Investigations & Surgical Techniques
Fluorescein angiography, a clinical test to look at blood circulation inside the back of the eye, aids in the diagnosis of retinal conditions associated with diabetes, age-related macular degeneration, and other eye abnormalities. The test can also help follow the course of a disease and monitor its treatment. It may be repeated on multiple occasions with no harm to the eye or body.
To test for glaucoma, a disease that can cause blindness when too much pressure in your eye damages the optic nerve, Dr Mavrikakis will use a tonometer to measure your intraocular pressure.

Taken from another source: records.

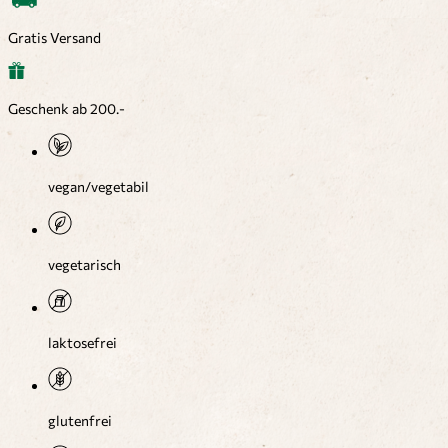
Gratis Versand
Geschenk ab 200.-
vegan/vegetabil
vegetarisch
laktosefrei
glutenfrei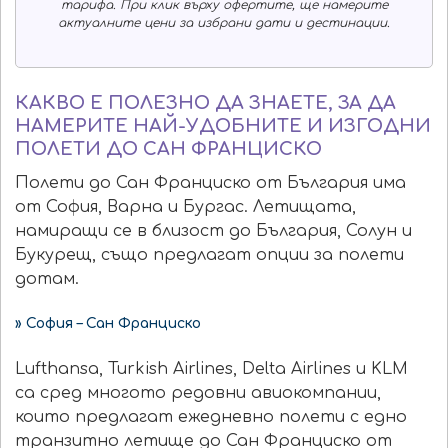
тарифа. При клик върху офертите, ще намерите
актуалните цени за избрани дати и дестинации.
КАКВО Е ПОЛЕЗНО ДА ЗНАЕТЕ, ЗА ДА
НАМЕРИТЕ НАЙ-УДОБНИТЕ И ИЗГОДНИ
ПОЛЕТИ ДО САН ФРАНЦИСКО
Полети до Сан Франциско от България има
от София, Варна и Бургас. Летищата,
намиращи се в близост до България, Солун и
Букурещ, също предлагат опции за полети
дотам.
» София – Сан Франциско
Lufthansa, Turkish Airlines, Delta Airlines и KLM
са сред многото редовни авиокомпании,
които предлагат ежедневно полети с едно
транзитно летище до Сан Франциско от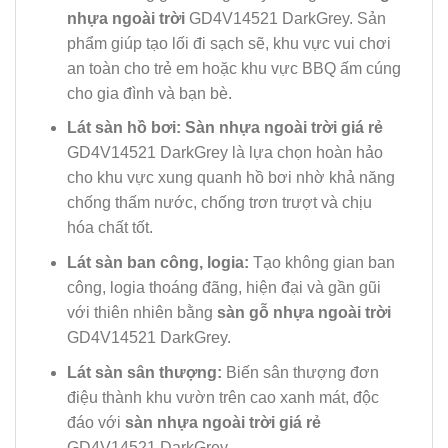
nhựa ngoài trời
GD4V14521 DarkGrey. Sản
phẩm giúp tạo lối đi sạch sẽ, khu vực vui chơi
an toàn cho trẻ em hoặc khu vực BBQ ấm cúng
cho gia đình và bạn bè.
Lát sàn hồ bơi:
Sàn nhựa ngoài trời giá rẻ
GD4V14521 DarkGrey là lựa chọn hoàn hảo
cho khu vực xung quanh hồ bơi nhờ khả năng
chống thấm nước, chống trơn trượt và chịu
hóa chất tốt.
Lát sàn ban công, logia:
Tạo không gian ban
công, logia thoáng đãng, hiện đại và gần gũi
với thiên nhiên bằng
sàn gỗ nhựa ngoài trời
GD4V14521 DarkGrey.
Lát sàn sân thượng:
Biến sân thượng đơn
điệu thành khu vườn trên cao xanh mát, độc
đáo với
sàn nhựa ngoài trời giá rẻ
GD4V14521 DarkGrey.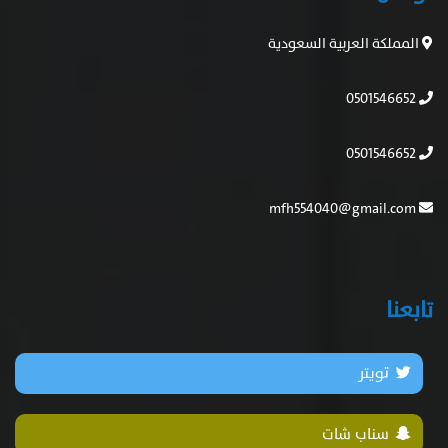
المملكة العربية السعودية
0501546652
0501546652
mfh554040@gmail.com
تابعنا
تويتر
سناب شات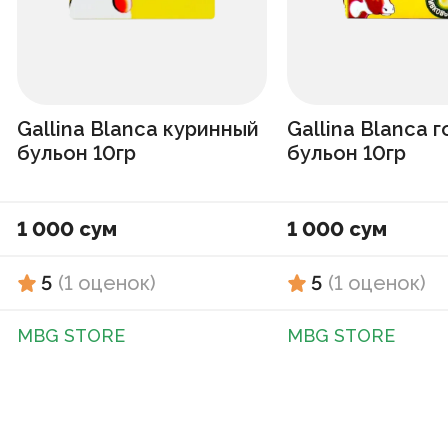
Gallina Blanca куринный
Gallina Blanca 
бульон 10гр
бульон 10гр
1 000 сум
1 000 сум
5
(
1
оценок
)
5
(
1
оценок
)
MBG STORE
MBG STORE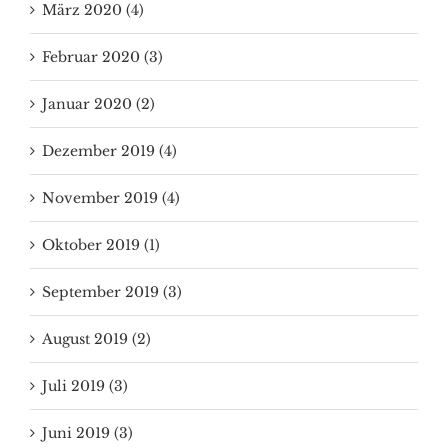
März 2020 (4)
Februar 2020 (3)
Januar 2020 (2)
Dezember 2019 (4)
November 2019 (4)
Oktober 2019 (1)
September 2019 (3)
August 2019 (2)
Juli 2019 (3)
Juni 2019 (3)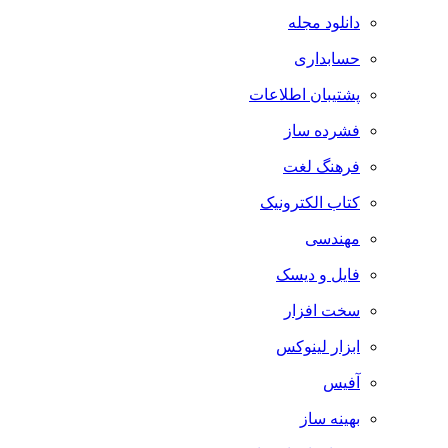
دانلود مجله
حسابداری
پشتیبان اطلاعات
فشرده ساز
فرهنگ لغت
کتاب الکترونیک
مهندسی
فایل و دیسک
سخت افزار
ابزار لینوکس
آفیس
بهینه ساز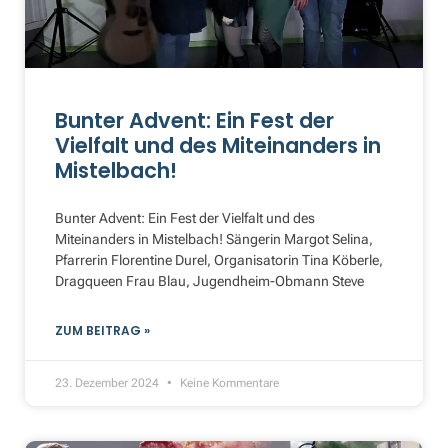
Bunter Advent: Ein Fest der
Vielfalt und des Miteinanders in
Mistelbach!
Bunter Advent: Ein Fest der Vielfalt und des
Miteinanders in Mistelbach! Sängerin Margot Selina,
Pfarrerin Florentine Durel, Organisatorin Tina Köberle,
Dragqueen Frau Blau, Jugendheim-Obmann Steve
ZUM BEITRAG »
23. Dezember 2024
Keine Kommentare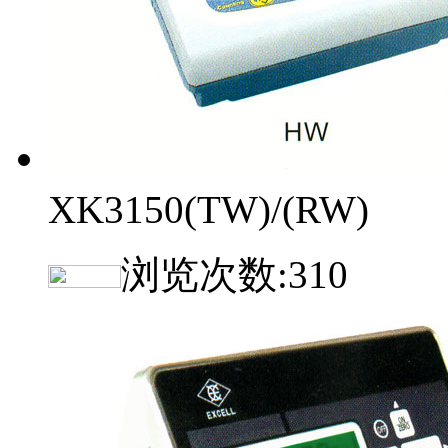
XK3150(TW)/(RW)
浏览次数:
310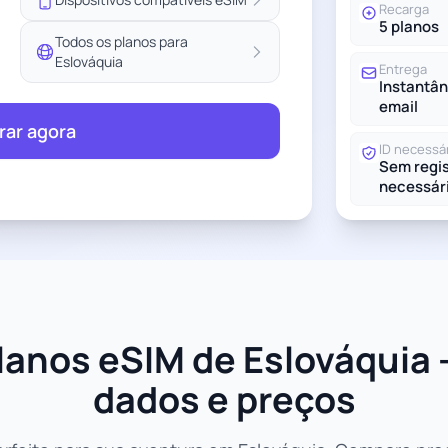
Recarga
5 planos
Todos os planos para
Eslováquia
Entrega
Instantân
email
ar agora
ID necessá
Sem regis
necessár
anos eSIM de Eslováquia 
dados e preços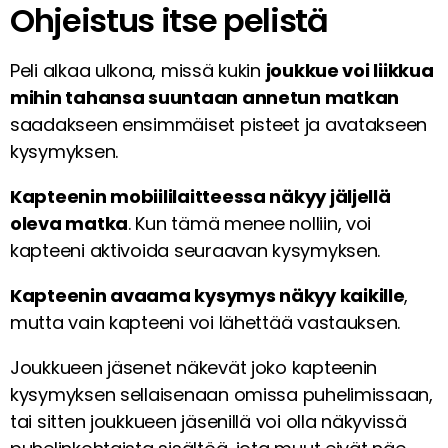
Ohjeistus itse pelistä
Peli alkaa ulkona, missä kukin
joukkue voi liikkua
mihin tahansa suuntaan annetun matkan
saadakseen ensimmäiset pisteet ja avatakseen
kysymyksen.
Kapteenin mobiililaitteessa näkyy jäljellä
oleva matka
. Kun tämä menee nolliin, voi
kapteeni aktivoida seuraavan kysymyksen.
Kapteenin avaama kysymys näkyy kaikille
,
mutta vain kapteeni voi lähettää vastauksen.
Joukkueen jäsenet näkevät joko kapteenin
kysymyksen sellaisenaan omissa puhelimissaan,
tai sitten joukkueen jäsenillä voi olla näkyvissä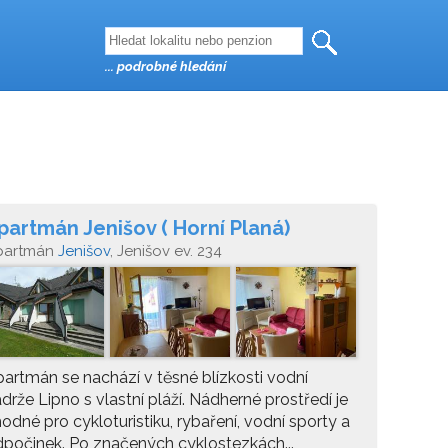
... podrobné hledání
partmán Jenišov ( Horní Planá)
partmán
Jenišov
, Jenišov ev. 234
artmán se nachází v těsné blízkosti vodní
drže Lipno s vlastní pláží. Nádherné prostředí je
odné pro cykloturistiku, rybaření, vodní sporty a
počinek. Po značených cyklostezkách...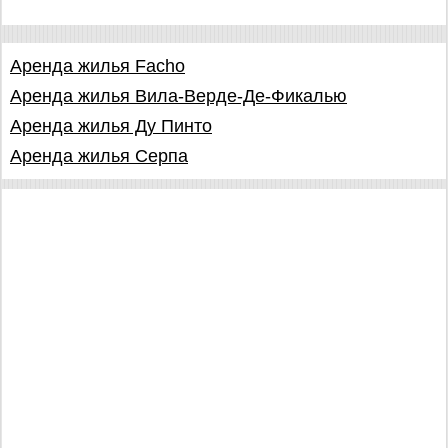
Аренда жилья Facho
Аренда жилья Вила-Верде-Де-Фикалью
Аренда жилья Ду Пинто
Аренда жилья Серпа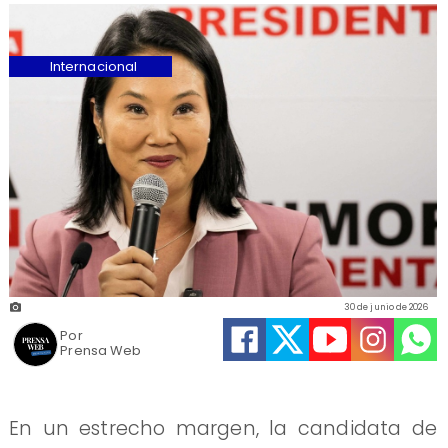
Internacional
30 de junio de 2026
Por
Prensa Web
En un estrecho margen, la candidata de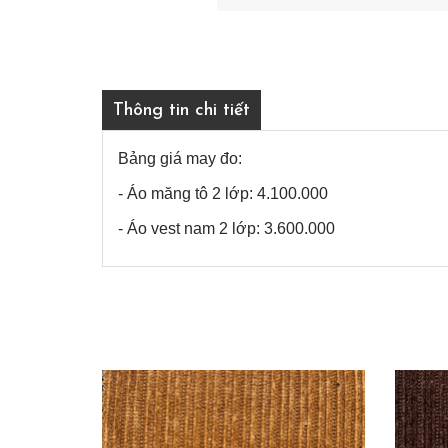
Thông tin chi tiết
Bảng giá may đo:
- Áo măng tô 2 lớp: 4.100.000
- Áo vest nam 2 lớp: 3.600.000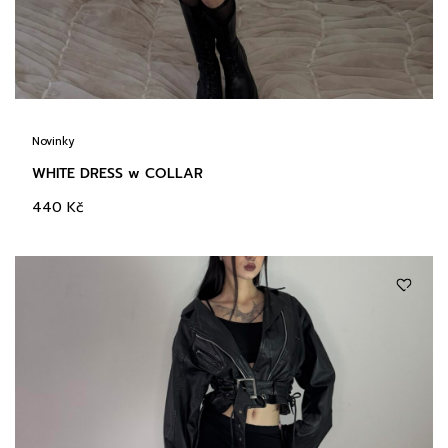
Novinky
WHITE DRESS w COLLAR
440
Kč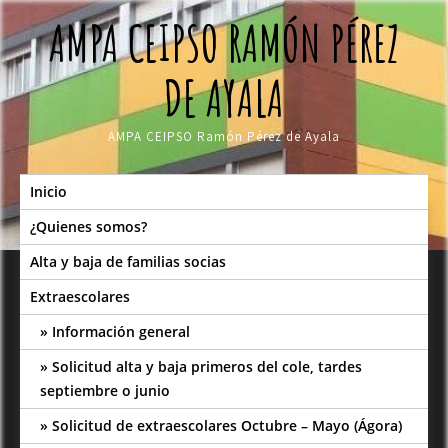
Skip
AMPA CEIPSO RAMÓN PÉREZ
to
content
DE AYALA
AMPA CEIPSO Ramón Pérez de Ayala
Inicio
¿Quienes somos?
Alta y baja de familias socias
Extraescolares
Información general
Solicitud alta y baja primeros del cole, tardes
septiembre o junio
Solicitud de extraescolares Octubre – Mayo (Ágora)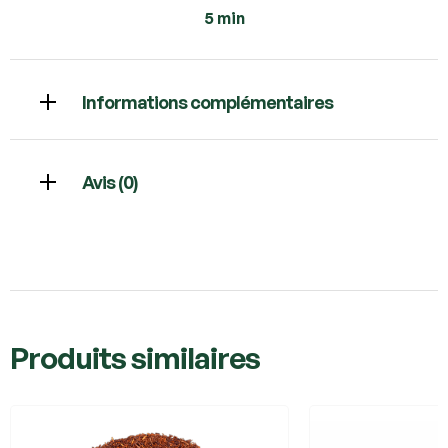
5 min
Informations complémentaires
Avis (0)
Produits similaires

Ultrasound utilizes sound waves to form an image of the eye. It works in a very similar manner that sonar is used to "view" the ocean floor. High frequency sound waves (out of the range of the human ear) are emitted from a probe. The sound waves travel through eye, reflect from ocular structures back to the transducer inside the probe. The transducer receives the sound waves and converts them into the image that appears on the examiner's screen.
This instrument is extremely valuable when the doctor's view inside the eye is obstructed by blood, an extremely dense cataract, or other cloudy media.
A method of imaging in ophthalmology that uses light waves to provide cross sectional views of the interior structures of the eye (macula)
Laser retinopexy and photocoagulation is a method of sealing off retinal tears, leaking blood vessels and destroying new blood vessel growth with the help of a laser beam. This is the gold standard treatment for patients with diabetic macular edema, proliferative diabetic retinopathy or torn retina.